David Edelstein's Oscar picks
Just hours to go to complete your personal Oscar picks. Our David Edelstein has already chosen his:
This is when I talk about gifted people as if they're hustling politicos instead of artists whose work teaches us to make imaginative leaps, without which we'd be coarse, unreflective, tragically unaware.
I loathe the emphasis on competition.
Having said that . . . who's gonna win the Oscar?
Best Picture: "The Artist."
It's a lock. And it's . . . fine. Tres charmant (if tres long). After years of wordy winners, it's elating to see a movie where every lustrous image reads.
Plus, we congratulate ourselves for seeing a black and white silent film by a Frenchman with an unpronounceable name, even though it's very simple-minded-as well as very loud. It's about a middle-aged celebrity whose star fades while a young tootsie's rises - and never underestimate the resonance of self-pity in Hollywood, especially regarding the onrush of the young and hot.
Complete coverage: Oscars 2012
And no one agrees on anything else.
Dewy-eyed cinema sentimentalists will spring for "The Artist" over the similarly nostalgic "Hugo." ,/P>
My favorite, "War Horse," has as much chance as a stallion in a corpse-strewn No Man's Land - and this ain't no movie!

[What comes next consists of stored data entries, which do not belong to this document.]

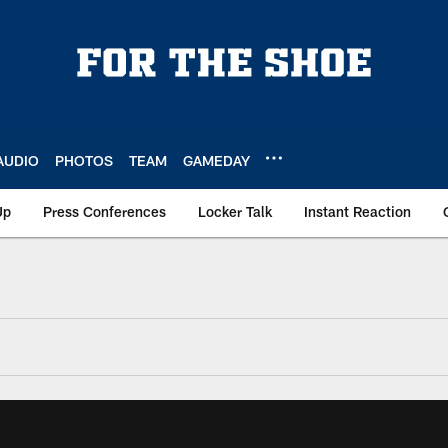
AUDIO
PHOTOS
TEAM
GAMEDAY
Up
Press Conferences
Locker Talk
Instant Reaction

I also like "The Descendants," poised to win for best adapted screenplay and that's it, despite George Clooney's triumph over miscasting as a workaholic dweeb.
Best Actor will be Jean Dujardin for the rakish curl of one eyebrow and stylized saunter.
Best Supporting Actor? Christopher Plummer - deservedly - in "Beginners" as a man who comes out at 75: He's light, enchanted, liberated. even when cancer strikes after a life of cloaking his sexuality.
Octavia Spencer is sure-fire for her sassy maid in "The Help," and that's OK, although the role is pure Oscar bait. I preferred Janet McTeer as a woman passing for a guy in "Albert Nobbs," but everyone wants the racially-conscious "The Help" to get something.
Speaking of which: The only contest is Best Actress.
People once said it was a lock for Meryl Streep as Margaret Thatcher in "The Iron Lady," another show-offy bit of virtuosity, true, but Streep transcends impersonation and gets into the woman's soul.
But how can you not love the current favorite, Viola Davis, who in "The Help" never goes soft? That self-possession, that hardness, is unexpected and inspiring.
I dunno, I dunno.
I DO know last year's pairing of Anne Hathaway and James Franco as hosts turned out to be such a non-event that maybe Billy Crystal and his schtick won't seem so boringly safe. Maybe he'll riff on the idea he's old, out-of-date, passed over for peppy kids - like the hero of "The Artist"!
Could that have been in voters' minds? Place your bets on the aging and one-time underdogs!
And light a candle for the worthy artists who weren't even nominated, and might wonder if they matter. They matter to me!